**Supplied data:**
────────────────────

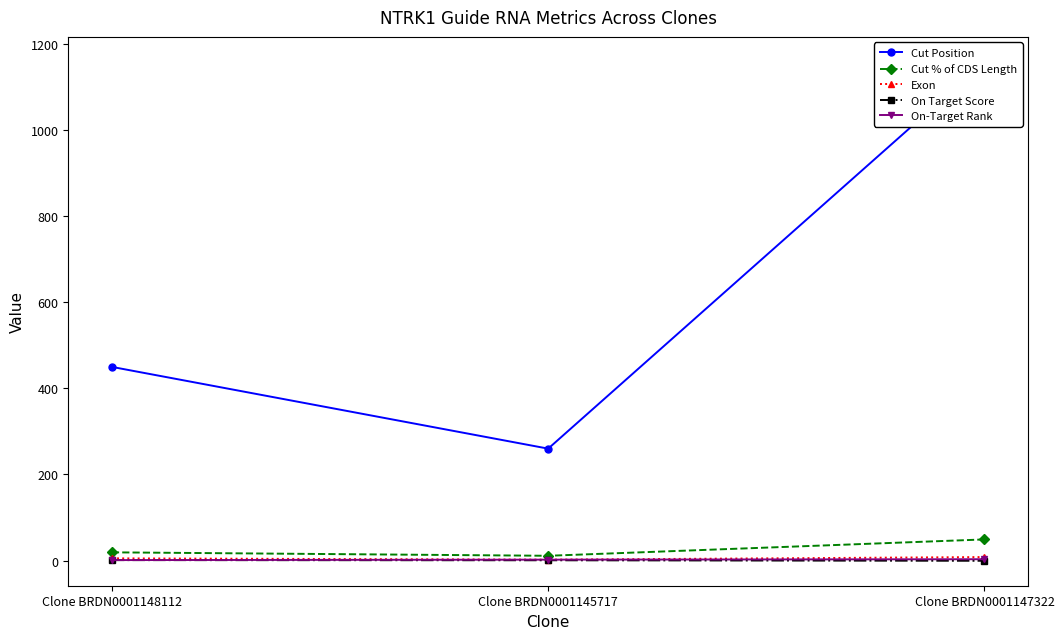

Rank the categories by On Target Score value from lowest to highest.

Clone BRDN0001147322, Clone BRDN0001145717, Clone BRDN0001148112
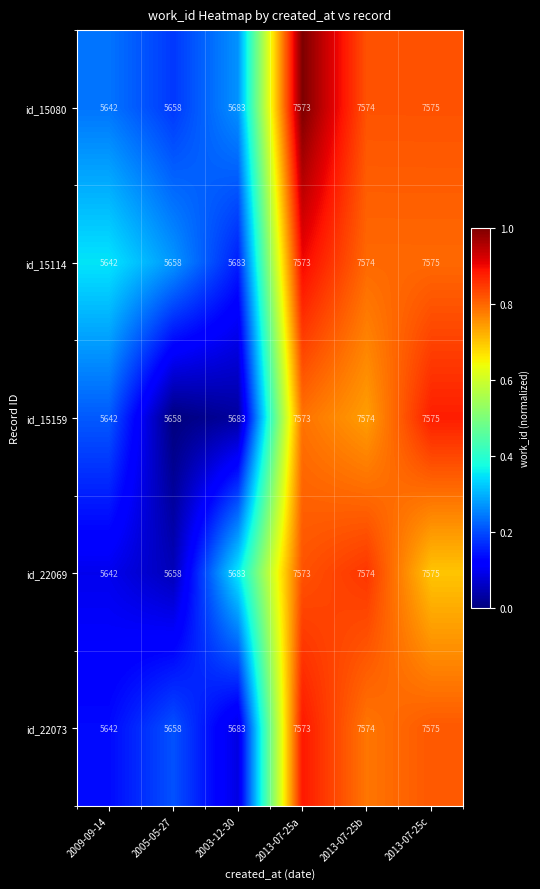

Reading right to left, transcribe all the data shown in this chart.

id_15080: 2013-07-25c=7575	2013-07-25b=7574	2013-07-25a=7573	2003-12-30=5683	2005-05-27=5658	2009-09-14=5642
id_15114: 2013-07-25c=7575	2013-07-25b=7574	2013-07-25a=7573	2003-12-30=5683	2005-05-27=5658	2009-09-14=5642
id_15159: 2013-07-25c=7575	2013-07-25b=7574	2013-07-25a=7573	2003-12-30=5683	2005-05-27=5658	2009-09-14=5642
id_22069: 2013-07-25c=7575	2013-07-25b=7574	2013-07-25a=7573	2003-12-30=5683	2005-05-27=5658	2009-09-14=5642
id_22073: 2013-07-25c=7575	2013-07-25b=7574	2013-07-25a=7573	2003-12-30=5683	2005-05-27=5658	2009-09-14=5642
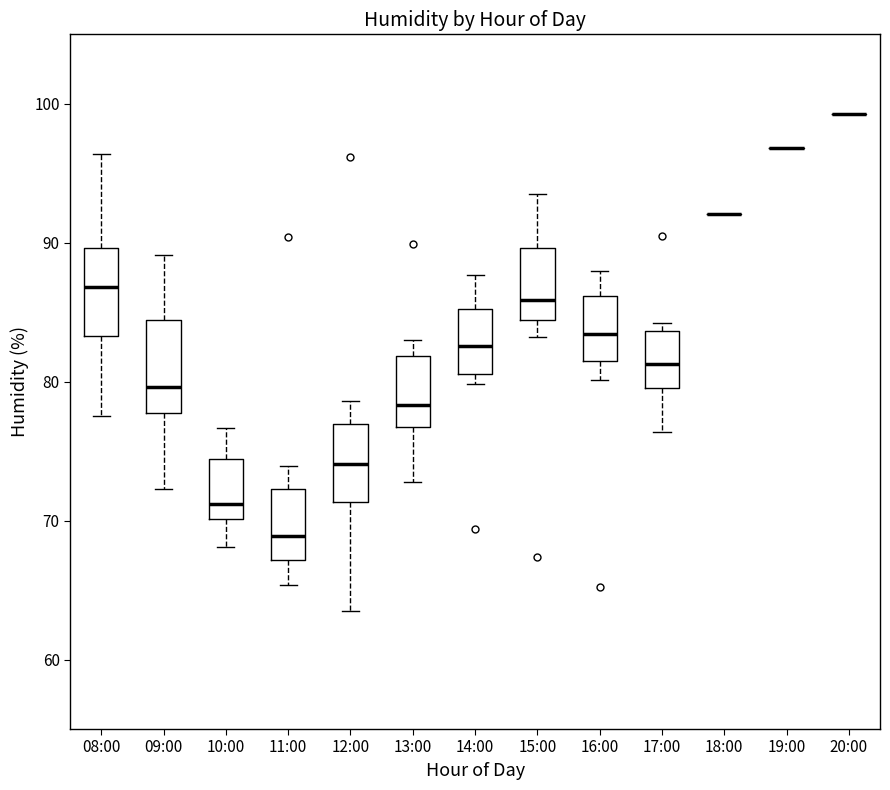

Where does the median line of the box for 14:00 sit on the y-axis? The values are not printed on the chart, so give them approximately, as read against the axis.

83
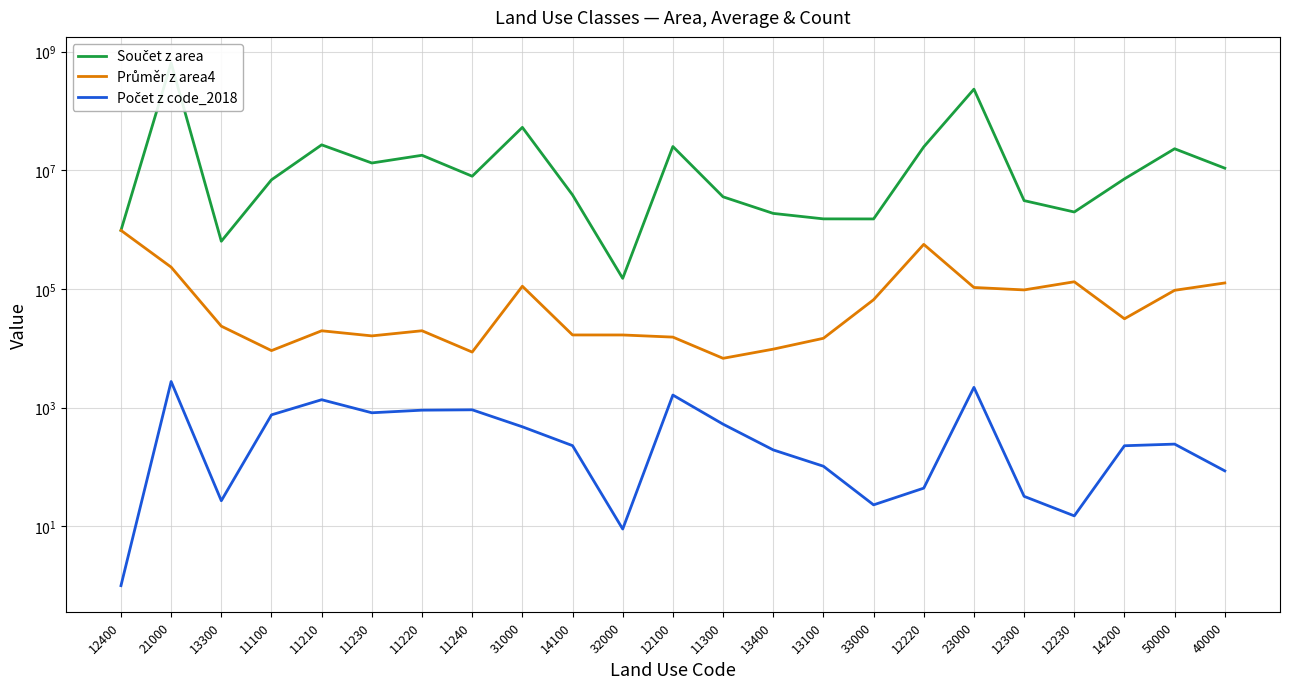

True or false: Počet z code_2018 and Součet z area intersect in this chart.

False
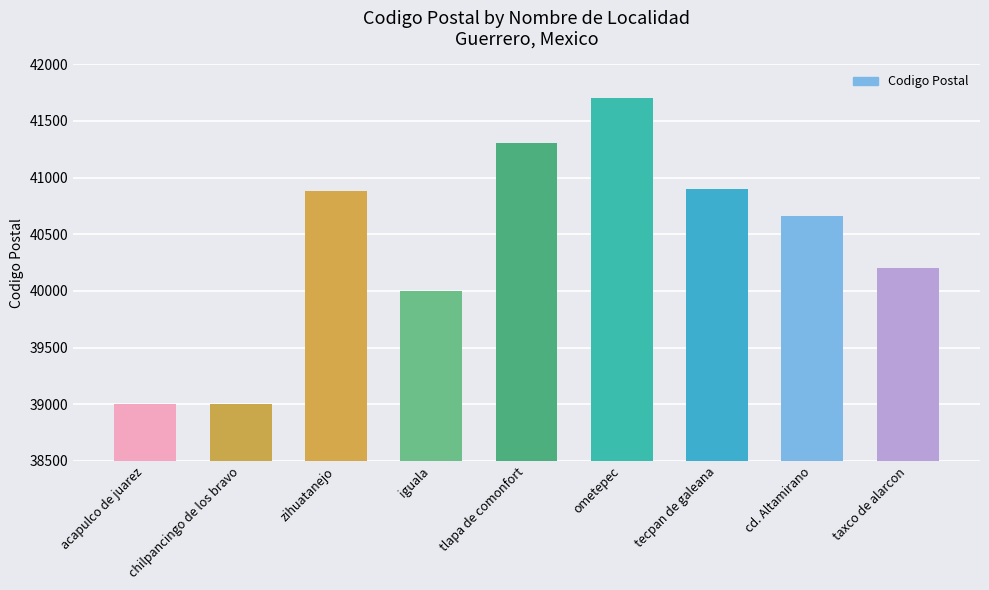

At which label is the value closest to 40350?

taxco de alarcon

────────────────────

**Exercise directions:**
Could you copy all of the material above line for line, leaving out the pictures?

**Answer space:**
Rank the categories by On Target Score value from lowest to highest.

Clone BRDN0001147322, Clone BRDN0001145717, Clone BRDN0001148112

Reading right to left, transcribe all the data shown in this chart.

id_15080: 2013-07-25c=7575	2013-07-25b=7574	2013-07-25a=7573	2003-12-30=5683	2005-05-27=5658	2009-09-14=5642
id_15114: 2013-07-25c=7575	2013-07-25b=7574	2013-07-25a=7573	2003-12-30=5683	2005-05-27=5658	2009-09-14=5642
id_15159: 2013-07-25c=7575	2013-07-25b=7574	2013-07-25a=7573	2003-12-30=5683	2005-05-27=5658	2009-09-14=5642
id_22069: 2013-07-25c=7575	2013-07-25b=7574	2013-07-25a=7573	2003-12-30=5683	2005-05-27=5658	2009-09-14=5642
id_22073: 2013-07-25c=7575	2013-07-25b=7574	2013-07-25a=7573	2003-12-30=5683	2005-05-27=5658	2009-09-14=5642

Where does the median line of the box for 14:00 sit on the y-axis? The values are not printed on the chart, so give them approximately, as read against the axis.

83

True or false: Počet z code_2018 and Součet z area intersect in this chart.

False

At which label is the value closest to 40350?

taxco de alarcon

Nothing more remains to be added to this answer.